Your mouth and your gut
Researches also believe that the mouth microbiome may exchange bacteria with the microbiome in the rest of the gastrointestinal tract. Diabetes is associated with periodontal disease, and some studies suggest that it is associated with changes in the microbiome of the gut. This may cause a change in the oral microbiome that can cause inflammation, bone loss and periodontitis. Rheumatoid arthritis, also an inflammatory disease, has also been associated with periodontal disease. One study from China showed dysbiosis in the oral and gut microbiomes of patients with rheumatoid arthritis, and similar bacterial changes were seen in both areas.

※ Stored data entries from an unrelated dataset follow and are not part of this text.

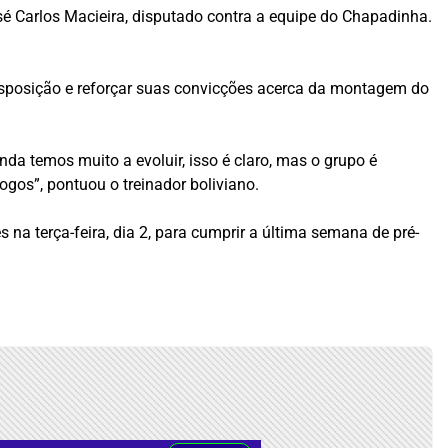
é Carlos Macieira, disputado contra a equipe do Chapadinha.
isposição e reforçar suas convicções acerca da montagem do
a temos muito a evoluir, isso é claro, mas o grupo é
gos”, pontuou o treinador boliviano.
es na terça-feira, dia 2, para cumprir a última semana de pré-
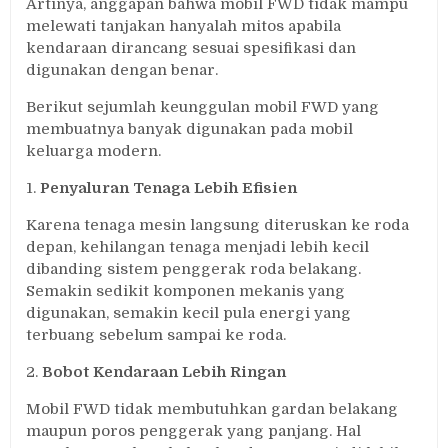
Artinya, anggapan bahwa mobil FWD tidak mampu
melewati tanjakan hanyalah mitos apabila
kendaraan dirancang sesuai spesifikasi dan
digunakan dengan benar.
Berikut sejumlah keunggulan mobil FWD yang
membuatnya banyak digunakan pada mobil
keluarga modern.
1.
Penyaluran Tenaga Lebih Efisien
Karena tenaga mesin langsung diteruskan ke roda
depan, kehilangan tenaga menjadi lebih kecil
dibanding sistem penggerak roda belakang.
Semakin sedikit komponen mekanis yang
digunakan, semakin kecil pula energi yang
terbuang sebelum sampai ke roda.
2.
Bobot Kendaraan Lebih Ringan
Mobil FWD tidak membutuhkan gardan belakang
maupun poros penggerak yang panjang. Hal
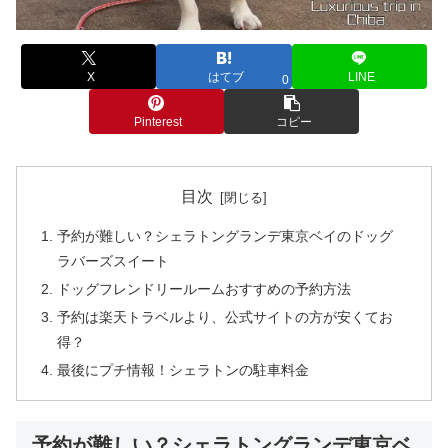
X
はてブ
LINE
0
Pinterest
コピー
目次
予約が難しい？シェラトングランデ東京ベイのドッグ
ラバーズスイート
ドッグフレンドリールームおすすめの予約方法
予約は楽天トラベルより、公式サイトの方が安くてお
得？
最後にプチ情報！シェラトンの駐車料金
予約が難しい？シェラトングランデ東京ベ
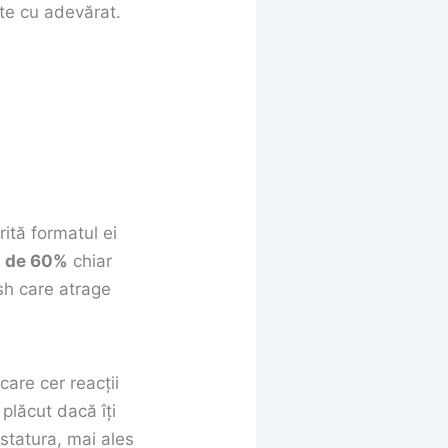
ește cu adevărat.
ită formatul ei
t de 60%
chiar
esh care atrage
care cer reacții
plăcut dacă îți
statura, mai ales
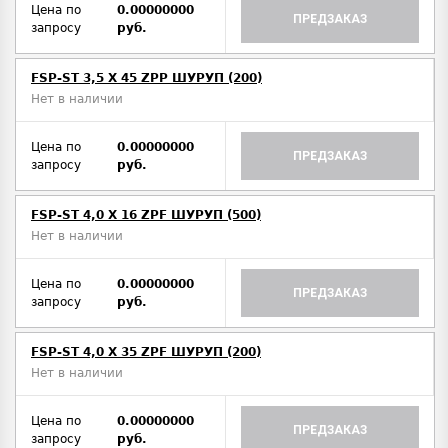
Цена по
0.00000000
ПРЕДЗАКАЗ
запросу
руб.
FSP-ST 3,5 X 45 ZPP ШУРУП (200)
Нет в наличии
Цена по
0.00000000
ПРЕДЗАКАЗ
запросу
руб.
FSP-ST 4,0 X 16 ZPF ШУРУП (500)
Нет в наличии
Цена по
0.00000000
ПРЕДЗАКАЗ
запросу
руб.
FSP-ST 4,0 X 35 ZPF ШУРУП (200)
Нет в наличии
Цена по
0.00000000
ПРЕДЗАКАЗ
запросу
руб.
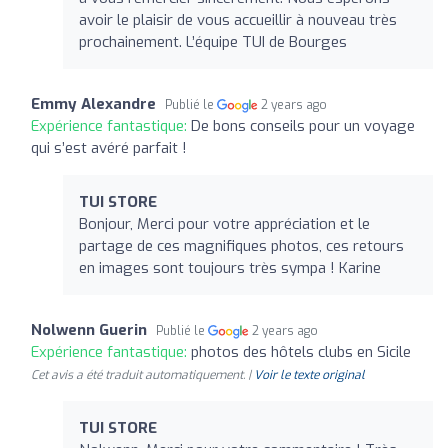
avoir le plaisir de vous accueillir à nouveau très
prochainement. L’équipe TUI de Bourges
Emmy Alexandre
Publié le
2 years ago
Expérience fantastique:
De bons conseils pour un voyage
qui s’est avéré parfait !
TUI STORE
Bonjour, Merci pour votre appréciation et le
partage de ces magnifiques photos, ces retours
en images sont toujours très sympa ! Karine
Nolwenn Guerin
Publié le
2 years ago
Expérience fantastique:
photos des hôtels clubs en Sicile
Cet avis a été traduit automatiquement. |
Voir le texte original
TUI STORE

How to keep your mouth healthy
Keeping your mouth as healthy as possible is important not just for a healthy smile, but to help maintain your health in general. An unhealthy plaque forming biofilm will cause a vicious cycle of increasing bacteria, inflammation, which breaks down tissue, providing more nutrients for the growth of more bad bacteria, until the process is stopped. The goal is to maintain or restore a healthy microbiome or oral flora
- Practice good oral hygiene. Brush twice daily and floss at least daily. Avoid or limit sugary sweets and drinks, and even less sweet starchy foods, and brush or rinse after eating or drinking.
-Maintain a healthy diet, and if you are a diabetic, follow your doctor and nutritionist’s advice on keeping your blood sugars under control.
- If you smoke, quit as soon as you can, since smoking is one of the factors that can change a healthy oral microbiome and lead to dental disease.
- Visit your dentist regularly for cleaning and care of your teeth.